“Non è un lavoro da donne”

“Non è un lavoro da donne”

In Russia c’è un lungo elenco di lavori che, dal 2000, sono per legge vietati alle donne: si tratta di ben 456 professioni ed impieghi considerati “troppo pesanti”.  A causa di questa lista molte donne che studiano per determinate professioni vengono ostacolate perché ritenute non idonee per lavorare in ambienti che per molto tempo sono stati sempre riconosciuti come maschili.

Un esempio di questa discriminazione è la storia di Svetlana Medvedeva, una cittadina della Samara: dopo anni di passati a studiare da ufficiale di rotta, nel 2012 aveva trovato il lavoro dei suoi sogni, nella misura in cui una compagnia di navigazione privata l’aveva selezionata per essere al timone di un’imbarcazione commerciale.

Pochi giorni dopo averle comunicato la buona notizia, la compagnia aveva però ritirato l’offerta di lavoro, spiegando a Svetlana che la sua assunzione come timoniere avrebbe infranto l’articolo 253 del Codice del lavoro della Federazione Russa e la normativa nazionale n. 162, che comprende una lista di professioni proibite (o soggette a restrizioni) per le donne.

Svetlana Medvedeva era letteralmente caduta dalle nuvole: in molti le avevano detto che quello di timoniere era considerato un lavoro “da uomo”, ma nessuno l’aveva avvisata dell’esistenza di restrizioni legali che le avrebbero impedito, in quanto donna, di svolgere tale professione.

Dopo oltre quattro anni di battaglie legali portate avanti sia a livello nazionale che internazionale, nel febbraio 2016 il Comitato dell’Onu per l’eliminazione delle discriminazioni nei confronti delle donne ha riconosciuto che Svetlana Medvedeva era stata oggetto di discriminazione di genere. Secondo il Comitato, la legislazione russa le avrebbe vietato “di guadagnarsi da vivere attraverso la professione per cui aveva studiato”, nonché negato il diritto di “avere le stesse opportunità professionali degli uomini e la stessa libertà di scegliere il proprio lavoro”.

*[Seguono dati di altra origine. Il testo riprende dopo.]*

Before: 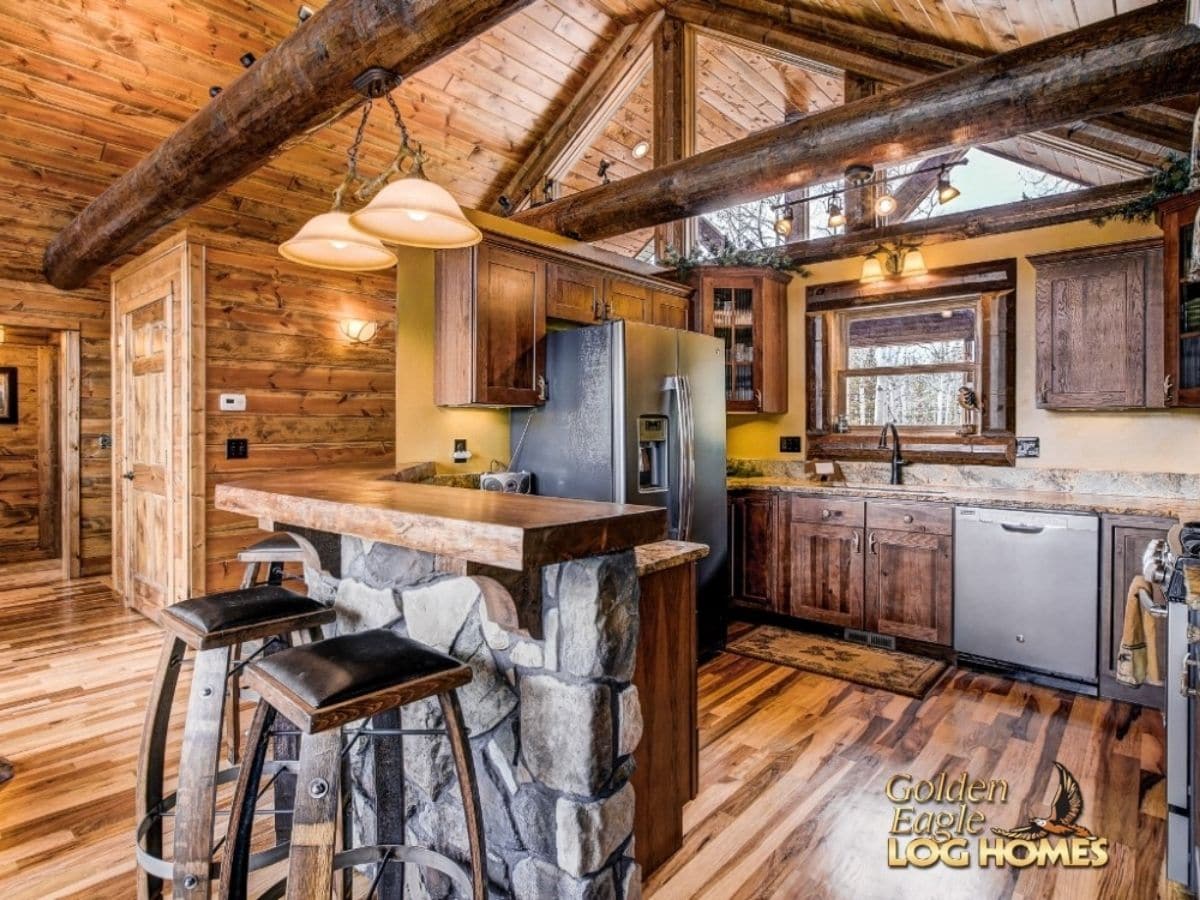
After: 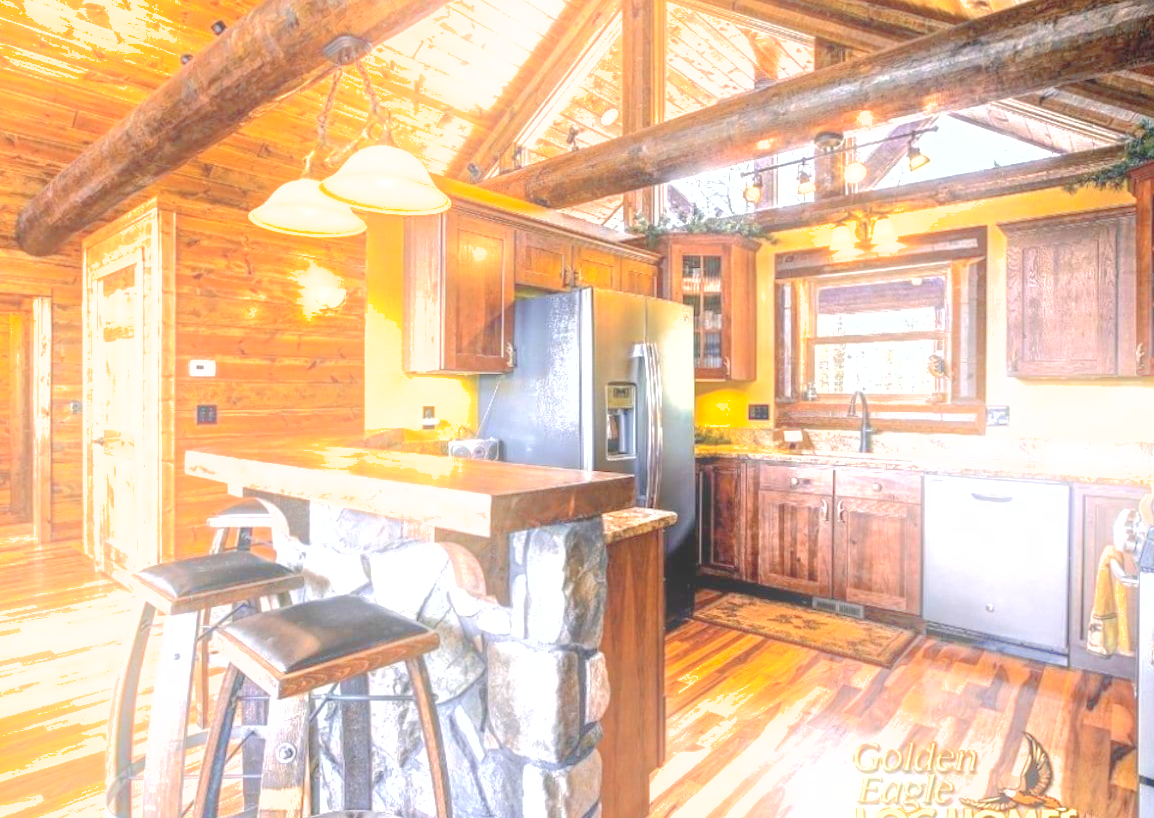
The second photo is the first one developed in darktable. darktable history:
rotate and perspective: rotation 0.192°, lens shift (horizontal) -0.015, crop left 0.005, crop right 0.996, crop top 0.006, crop bottom 0.99
exposure: black level correction 0, exposure 1.379 EV, compensate exposure bias true, compensate highlight preservation false
shadows and highlights: on, module defaults
crop: left 1.964%, top 3.251%, right 1.122%, bottom 4.933%
bloom: on, module defaults
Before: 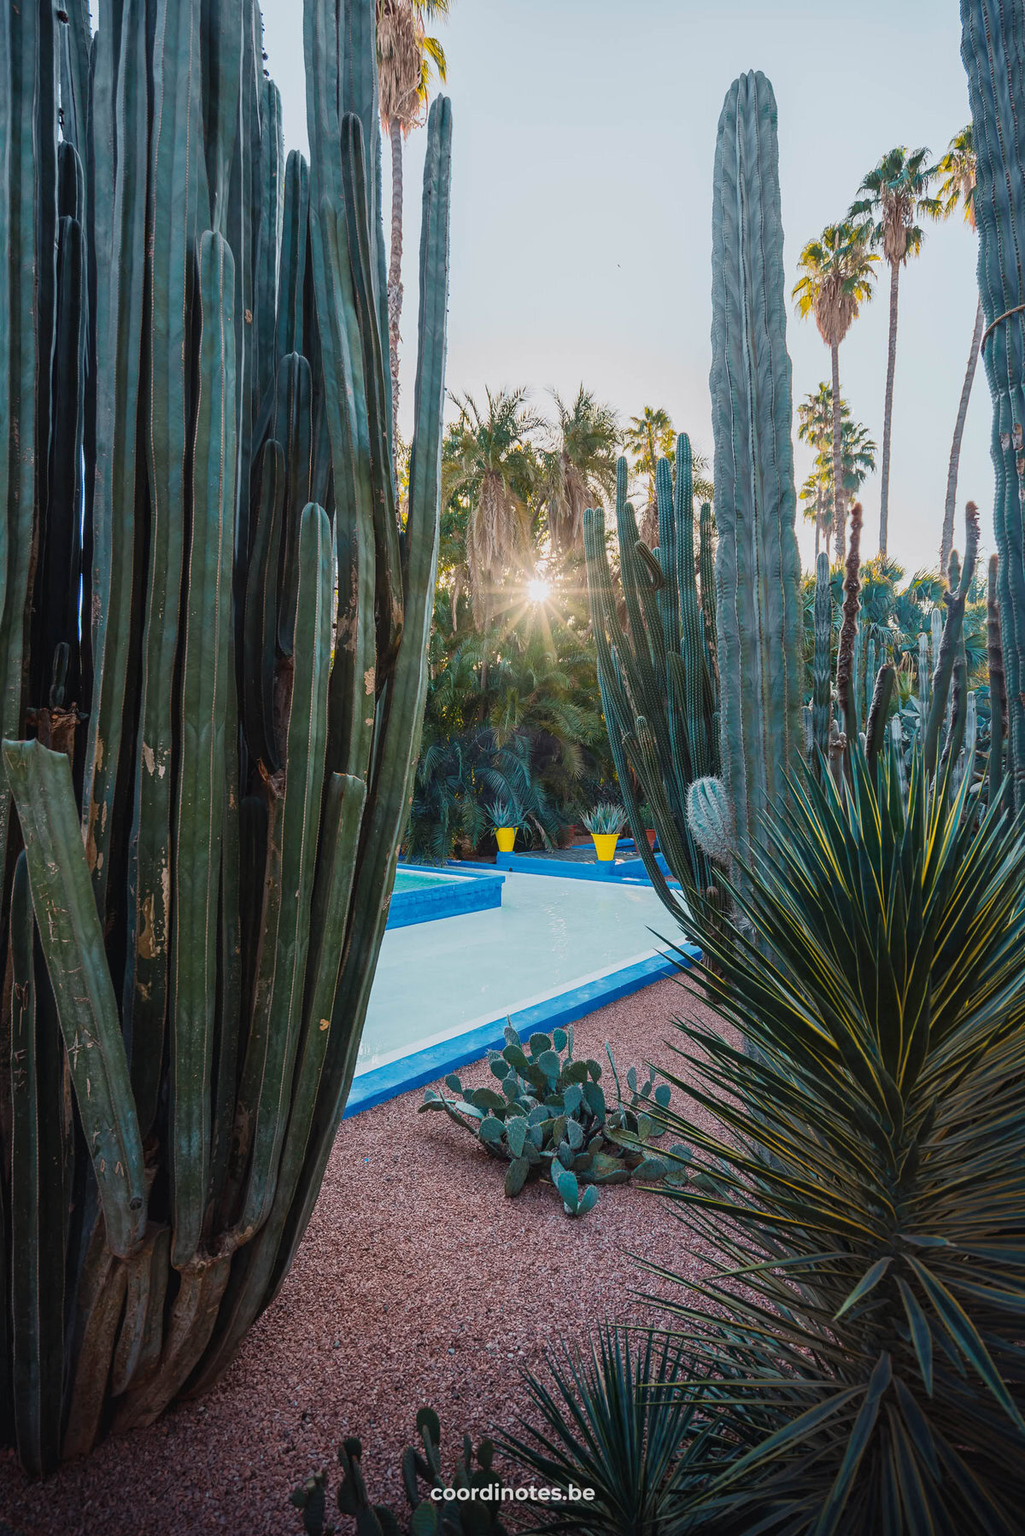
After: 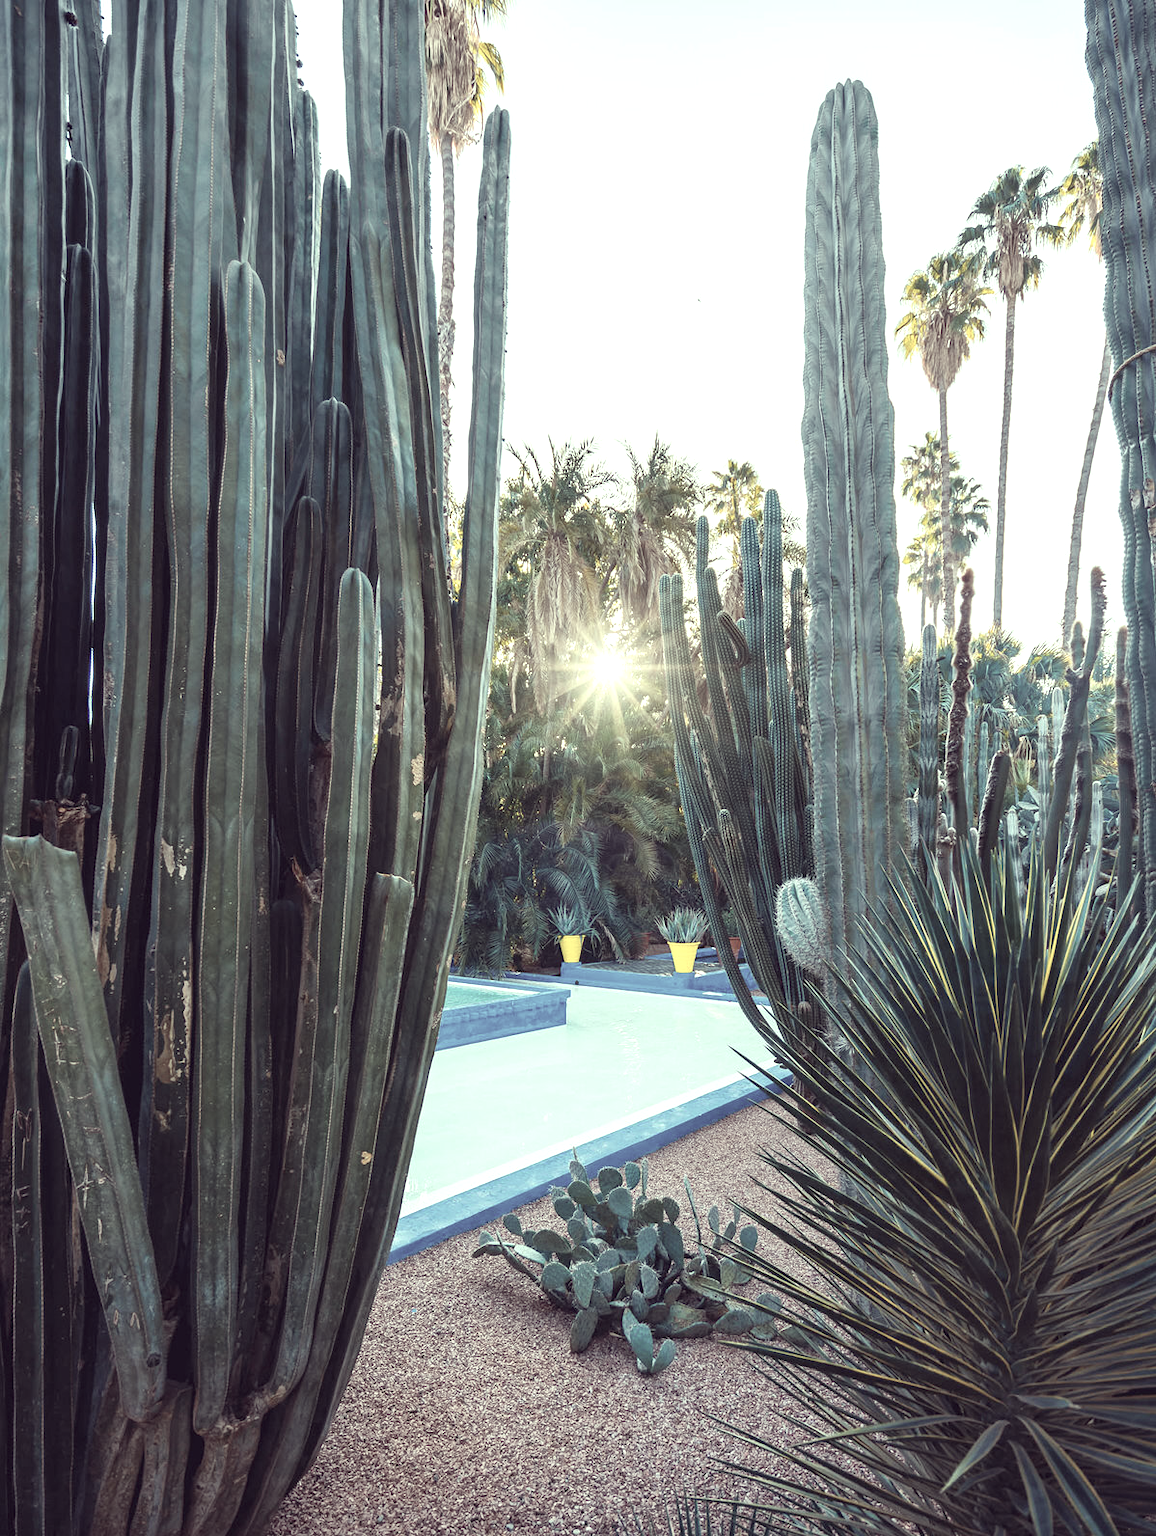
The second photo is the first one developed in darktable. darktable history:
exposure: black level correction 0, exposure 0.9 EV, compensate highlight preservation false
color correction: highlights a* -20.17, highlights b* 20.27, shadows a* 20.03, shadows b* -20.46, saturation 0.43
crop and rotate: top 0%, bottom 11.49%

Dal 2012, l’organizzazione ADC Memorial (che ha sostenuto Svetlana Medvedeva nelle sue battaglie legali) si è imposta l’obiettivo di cambiare la legislazione chiedendo l’abolizione delle liste delle professioni proibite non solo in Russia, ma in tutti i paesi post-sovietici in cui sussiste questo tipo di discriminazione: Ucraina, Bielorussia, i cinque paesi dell’Asia centrale, Azerbaigian e Moldavia.

Lanciata in collaborazione con le organizzazioni per i diritti delle donne di questi paesi, nel giro di un paio di anni la campagna “All Jobs for All Women” ha già raggiunto dei risultati considerevoli. Ad esempio, nel 2017 la lista delle professioni proibite è stata abolita completamente in Ucraina. Più di recente, la lista delle professioni proibite è stata abolita anche in Uzbekistan.

In Russia, il caso di Svetlana Medvedeva ha costituito un importante precedente e sembra aver posto le basi per un progressivo cambiamento a livello legislativo, così come dell’atteggiamento dell’élite economiche e politiche riguardo alla questione delle professioni proibite. Come riconosce la stessa Stefania Kulaeva, questa presa di posizione è forse più dettata da ragioni economiche (vietare alle donne di svolgere determinati lavori non è “conveniente” in molti settori) che non dal riconoscimento della discriminazione di genere in quanto tale. In ogni caso, si tratta di un’evoluzione positiva in un contesto in cui fino a pochi anni fa chi si occupava di tali problematiche era tacciato di “isteria femminista”, e in cui l’emancipazione della donna e la piena parità dei diritti – anche nel mondo del lavoro – sembrano ancora lontane.